Are you effing kidding me? 

I’m not that far outside the recommended range, so I bought a pair.  I tried them on.  They fit.  Kind of.  I mean, they fit around me.  And they also fit around a size 0 woman who once put her phone in her lap and had it slip through the crack between her thighs, because her knees touch before her thighs do even when she is sitting down.  They fit around her and they fit around me.  That’s a pretty impressive feat of underpants engineering right there.  But sadly, they will not be my new go-to thong. 

In my pre-twins body, which was actually one clothing size larger than the body I have now, I think they would have fit and looked cute.  But see, there’s this skin issue.  Y’all have seen me in a bikini, and you think you know, but you don’t know.  Hidden in those bikini bottoms, camouflaged by forgiving black or eye-tricked by a contrasting band, is the skin that was left after two babies lived in me at the same time.  Twin skin, it’s called.  Not everyone gets it.  But I did.  And regular-size Hanky Pankies don’t hide it.  The front triangle is too narrow.  I’m not all about hiding my body, or even necessarily hiding my flaws, but that twin skin is the thing I struggle with the most.  I can (almost) be OK with it when I’m naked, but I don’t need a pair of what should be sexy panties drawing attention to it.  So no butter for my size 16 butt, I guess.

Overall, I’m pretty at one with my body.  I think that unconditional body love is an important part of my message to the world.  I wear a bikini in public partly as my own little subversive act, pushing back against the predominant aesthetic we are fed about what is beautiful.  In putting this message out to other people, it has sunk in for me more deeply.  I do believe I am beautiful.

But.

Just like anyone else, I struggle with body image.  Of course I do.  I don’t have some magic pill or potion that makes me immune to self-criticism and comparison and all of the other effed up things we do to ourselves.  I struggle with my weight, with aging, with the hanging skin left over from my pregnancy.   Self-love and self-acceptance are not a goal you reach one day, or at least that hasn’t been my journey.  They are, instead, values that I aim for.  Some days, I’m there.  Some days, not.  The messages of body hate are constant and plentiful in the world, so for me at least, loving my body requires mindfulness every day. 
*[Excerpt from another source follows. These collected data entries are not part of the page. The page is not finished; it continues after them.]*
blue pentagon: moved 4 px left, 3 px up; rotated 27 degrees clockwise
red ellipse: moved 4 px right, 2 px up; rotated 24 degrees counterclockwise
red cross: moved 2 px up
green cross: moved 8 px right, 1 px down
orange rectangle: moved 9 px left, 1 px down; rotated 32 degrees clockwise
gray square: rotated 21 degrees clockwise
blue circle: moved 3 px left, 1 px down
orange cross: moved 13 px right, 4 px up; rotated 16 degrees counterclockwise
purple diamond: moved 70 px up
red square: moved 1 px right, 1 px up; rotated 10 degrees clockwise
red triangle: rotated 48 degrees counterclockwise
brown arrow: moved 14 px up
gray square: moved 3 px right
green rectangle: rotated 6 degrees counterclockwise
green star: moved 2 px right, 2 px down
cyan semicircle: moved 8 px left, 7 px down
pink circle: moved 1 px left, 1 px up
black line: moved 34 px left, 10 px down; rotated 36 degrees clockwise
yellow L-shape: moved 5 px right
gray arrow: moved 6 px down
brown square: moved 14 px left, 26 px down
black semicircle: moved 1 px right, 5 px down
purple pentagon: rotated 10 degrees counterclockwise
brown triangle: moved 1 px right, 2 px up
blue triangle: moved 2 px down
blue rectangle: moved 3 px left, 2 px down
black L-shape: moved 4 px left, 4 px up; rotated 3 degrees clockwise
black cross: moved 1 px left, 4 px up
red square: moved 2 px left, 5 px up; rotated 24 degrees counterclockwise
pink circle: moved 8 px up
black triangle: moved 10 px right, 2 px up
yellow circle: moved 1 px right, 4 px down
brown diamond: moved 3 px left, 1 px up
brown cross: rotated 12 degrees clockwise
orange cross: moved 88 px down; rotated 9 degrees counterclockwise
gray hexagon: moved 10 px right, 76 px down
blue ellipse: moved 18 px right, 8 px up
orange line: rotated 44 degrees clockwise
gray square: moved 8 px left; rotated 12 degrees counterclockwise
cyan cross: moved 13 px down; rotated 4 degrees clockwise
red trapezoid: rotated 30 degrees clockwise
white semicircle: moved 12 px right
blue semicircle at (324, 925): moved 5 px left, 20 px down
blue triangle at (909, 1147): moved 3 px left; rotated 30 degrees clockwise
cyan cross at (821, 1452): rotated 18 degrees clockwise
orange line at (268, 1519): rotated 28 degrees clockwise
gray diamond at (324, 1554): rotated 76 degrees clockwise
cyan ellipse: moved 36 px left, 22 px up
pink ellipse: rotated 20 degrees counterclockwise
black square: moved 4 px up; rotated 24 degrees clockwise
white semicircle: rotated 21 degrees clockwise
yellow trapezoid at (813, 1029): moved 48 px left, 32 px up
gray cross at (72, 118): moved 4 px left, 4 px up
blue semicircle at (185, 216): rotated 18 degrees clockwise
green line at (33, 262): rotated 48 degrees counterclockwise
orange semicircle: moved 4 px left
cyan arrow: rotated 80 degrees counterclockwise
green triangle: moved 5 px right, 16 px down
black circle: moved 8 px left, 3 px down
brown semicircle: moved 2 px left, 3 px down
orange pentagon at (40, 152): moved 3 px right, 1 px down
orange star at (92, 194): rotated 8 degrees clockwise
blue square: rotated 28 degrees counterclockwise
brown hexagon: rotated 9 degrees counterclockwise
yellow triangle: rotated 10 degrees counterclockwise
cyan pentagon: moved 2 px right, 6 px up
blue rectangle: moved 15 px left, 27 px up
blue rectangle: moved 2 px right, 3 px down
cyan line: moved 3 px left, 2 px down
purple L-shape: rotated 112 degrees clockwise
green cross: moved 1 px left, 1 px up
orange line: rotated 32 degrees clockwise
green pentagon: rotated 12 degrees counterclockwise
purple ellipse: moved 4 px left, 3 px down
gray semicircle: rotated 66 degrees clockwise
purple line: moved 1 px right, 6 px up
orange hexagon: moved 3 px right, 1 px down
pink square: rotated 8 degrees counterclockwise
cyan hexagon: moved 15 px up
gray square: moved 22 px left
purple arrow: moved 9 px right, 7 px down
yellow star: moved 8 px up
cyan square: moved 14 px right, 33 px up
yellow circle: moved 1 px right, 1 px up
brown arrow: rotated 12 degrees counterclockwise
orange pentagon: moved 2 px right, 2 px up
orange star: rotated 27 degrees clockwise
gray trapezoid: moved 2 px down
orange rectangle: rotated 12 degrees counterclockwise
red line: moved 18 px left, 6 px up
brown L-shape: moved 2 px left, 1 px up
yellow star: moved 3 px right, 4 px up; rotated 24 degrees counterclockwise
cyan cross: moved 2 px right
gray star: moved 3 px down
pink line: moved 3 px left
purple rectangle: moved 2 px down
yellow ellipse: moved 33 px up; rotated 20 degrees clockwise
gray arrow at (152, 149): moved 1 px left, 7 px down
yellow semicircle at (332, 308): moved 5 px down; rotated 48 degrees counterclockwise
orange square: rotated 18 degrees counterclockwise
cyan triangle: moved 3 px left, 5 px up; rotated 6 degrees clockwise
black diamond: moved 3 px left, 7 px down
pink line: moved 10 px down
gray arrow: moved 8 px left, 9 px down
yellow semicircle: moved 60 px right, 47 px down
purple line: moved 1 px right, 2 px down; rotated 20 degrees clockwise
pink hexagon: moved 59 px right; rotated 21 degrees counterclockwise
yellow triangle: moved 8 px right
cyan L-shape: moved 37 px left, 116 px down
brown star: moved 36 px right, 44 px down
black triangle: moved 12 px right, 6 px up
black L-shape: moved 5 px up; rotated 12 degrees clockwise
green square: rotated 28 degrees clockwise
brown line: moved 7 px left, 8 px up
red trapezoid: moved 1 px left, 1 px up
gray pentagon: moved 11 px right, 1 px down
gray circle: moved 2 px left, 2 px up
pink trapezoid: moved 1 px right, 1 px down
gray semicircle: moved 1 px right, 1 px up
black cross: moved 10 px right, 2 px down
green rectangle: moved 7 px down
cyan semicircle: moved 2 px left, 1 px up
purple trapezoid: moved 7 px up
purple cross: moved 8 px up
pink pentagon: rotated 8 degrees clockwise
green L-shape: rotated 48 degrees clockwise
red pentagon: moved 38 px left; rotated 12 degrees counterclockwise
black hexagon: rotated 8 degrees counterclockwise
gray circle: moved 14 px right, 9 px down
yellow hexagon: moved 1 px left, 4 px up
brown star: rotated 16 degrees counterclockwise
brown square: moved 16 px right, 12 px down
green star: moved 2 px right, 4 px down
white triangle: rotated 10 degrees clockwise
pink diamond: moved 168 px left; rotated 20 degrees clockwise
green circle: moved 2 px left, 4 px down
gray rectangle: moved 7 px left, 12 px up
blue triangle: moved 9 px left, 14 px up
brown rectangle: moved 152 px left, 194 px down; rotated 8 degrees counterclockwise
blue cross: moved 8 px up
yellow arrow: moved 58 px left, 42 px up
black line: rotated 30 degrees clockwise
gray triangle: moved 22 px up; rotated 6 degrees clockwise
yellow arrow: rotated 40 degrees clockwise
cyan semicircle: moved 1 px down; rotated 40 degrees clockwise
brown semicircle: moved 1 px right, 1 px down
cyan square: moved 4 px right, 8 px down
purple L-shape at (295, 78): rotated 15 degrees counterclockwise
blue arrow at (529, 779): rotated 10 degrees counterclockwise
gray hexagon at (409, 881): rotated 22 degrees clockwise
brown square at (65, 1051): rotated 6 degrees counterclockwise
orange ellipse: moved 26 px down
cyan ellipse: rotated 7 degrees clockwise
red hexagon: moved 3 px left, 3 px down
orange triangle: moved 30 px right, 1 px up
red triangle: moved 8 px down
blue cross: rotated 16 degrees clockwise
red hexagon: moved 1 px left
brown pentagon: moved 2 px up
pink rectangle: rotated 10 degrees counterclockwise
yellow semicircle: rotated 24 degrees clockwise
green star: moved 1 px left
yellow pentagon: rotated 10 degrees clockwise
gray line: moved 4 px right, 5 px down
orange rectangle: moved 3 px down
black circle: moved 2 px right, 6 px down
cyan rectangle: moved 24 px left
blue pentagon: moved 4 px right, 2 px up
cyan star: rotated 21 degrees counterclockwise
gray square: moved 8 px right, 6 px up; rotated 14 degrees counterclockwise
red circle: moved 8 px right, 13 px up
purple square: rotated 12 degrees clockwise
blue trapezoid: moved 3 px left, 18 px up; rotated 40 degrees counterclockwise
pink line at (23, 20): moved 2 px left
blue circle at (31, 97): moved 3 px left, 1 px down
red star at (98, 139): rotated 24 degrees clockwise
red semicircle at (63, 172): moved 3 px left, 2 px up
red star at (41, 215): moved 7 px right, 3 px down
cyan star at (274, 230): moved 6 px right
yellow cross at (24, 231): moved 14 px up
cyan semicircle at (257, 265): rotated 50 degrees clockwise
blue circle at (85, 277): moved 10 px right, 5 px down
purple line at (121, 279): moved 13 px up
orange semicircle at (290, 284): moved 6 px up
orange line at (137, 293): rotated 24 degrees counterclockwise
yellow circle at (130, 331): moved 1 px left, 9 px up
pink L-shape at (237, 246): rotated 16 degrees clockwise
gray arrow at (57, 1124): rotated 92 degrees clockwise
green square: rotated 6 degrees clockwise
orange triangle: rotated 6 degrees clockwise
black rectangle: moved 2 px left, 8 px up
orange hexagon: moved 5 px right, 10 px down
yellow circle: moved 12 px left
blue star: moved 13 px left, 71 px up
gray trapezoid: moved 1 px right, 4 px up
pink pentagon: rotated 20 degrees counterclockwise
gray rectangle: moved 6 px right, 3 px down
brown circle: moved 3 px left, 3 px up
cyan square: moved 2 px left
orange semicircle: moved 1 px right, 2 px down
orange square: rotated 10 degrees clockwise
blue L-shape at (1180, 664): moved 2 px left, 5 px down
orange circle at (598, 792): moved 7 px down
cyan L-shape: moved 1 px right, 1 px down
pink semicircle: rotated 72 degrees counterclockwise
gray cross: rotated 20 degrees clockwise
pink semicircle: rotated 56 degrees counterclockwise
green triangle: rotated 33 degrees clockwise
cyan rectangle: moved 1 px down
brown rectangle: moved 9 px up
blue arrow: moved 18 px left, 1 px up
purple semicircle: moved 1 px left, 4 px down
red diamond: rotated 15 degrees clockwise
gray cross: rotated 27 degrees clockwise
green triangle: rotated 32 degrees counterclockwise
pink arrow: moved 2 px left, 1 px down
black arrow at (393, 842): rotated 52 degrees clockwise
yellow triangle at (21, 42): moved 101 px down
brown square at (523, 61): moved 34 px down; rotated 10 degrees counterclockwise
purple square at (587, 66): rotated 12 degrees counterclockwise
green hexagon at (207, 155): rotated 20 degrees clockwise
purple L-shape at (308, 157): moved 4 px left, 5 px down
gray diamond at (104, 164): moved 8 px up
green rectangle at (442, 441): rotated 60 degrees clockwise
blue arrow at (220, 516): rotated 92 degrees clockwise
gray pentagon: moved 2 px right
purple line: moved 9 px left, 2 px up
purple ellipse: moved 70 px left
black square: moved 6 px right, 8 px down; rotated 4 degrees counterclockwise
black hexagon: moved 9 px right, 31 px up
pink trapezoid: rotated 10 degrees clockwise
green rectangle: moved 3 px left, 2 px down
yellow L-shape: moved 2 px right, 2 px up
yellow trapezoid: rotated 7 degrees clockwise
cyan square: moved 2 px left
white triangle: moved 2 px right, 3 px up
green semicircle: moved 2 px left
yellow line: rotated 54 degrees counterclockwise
And let me tell you, nothing makes me feel worse about my body than not being able to find stuff that fits.  A cotton thong.  It really shouldn’t be that difficult.  I am not that much larger than the average American woman.  I’m one clothing size larger than average.  That’s it.  I should be able to get some cute panties that show off my fabulous booty and don’t give me a yeast infection.  The fact that I can’t makes me angry. 

But it also feeds the tiny voice inside that tells me that maybe I shouldn’t be wearing a thong.  At my size.

I hate that voice.  Please excuse my language, but fuck that voice.

One size does not fit all.  True of panties, as it is of life.  Beauty comes in all sizes.  I wish that cotton thongs did too.


[Updated to add that Gap makes a cotton thong and I recently discovered that they carry some of their colors in up to XXL.  And the XXL is big.  If you're generally on the fence between XL and XXL, the XL will definitely fit.  I think the XXL would fit up to a 3X pants size at least.  So if you've come here looking for a secret source, try the Gap!  Boring colors only (black, white, nude), but if you're a size 16 or 18, the XL's will probably fit you, in which case you can get the cute stuff.]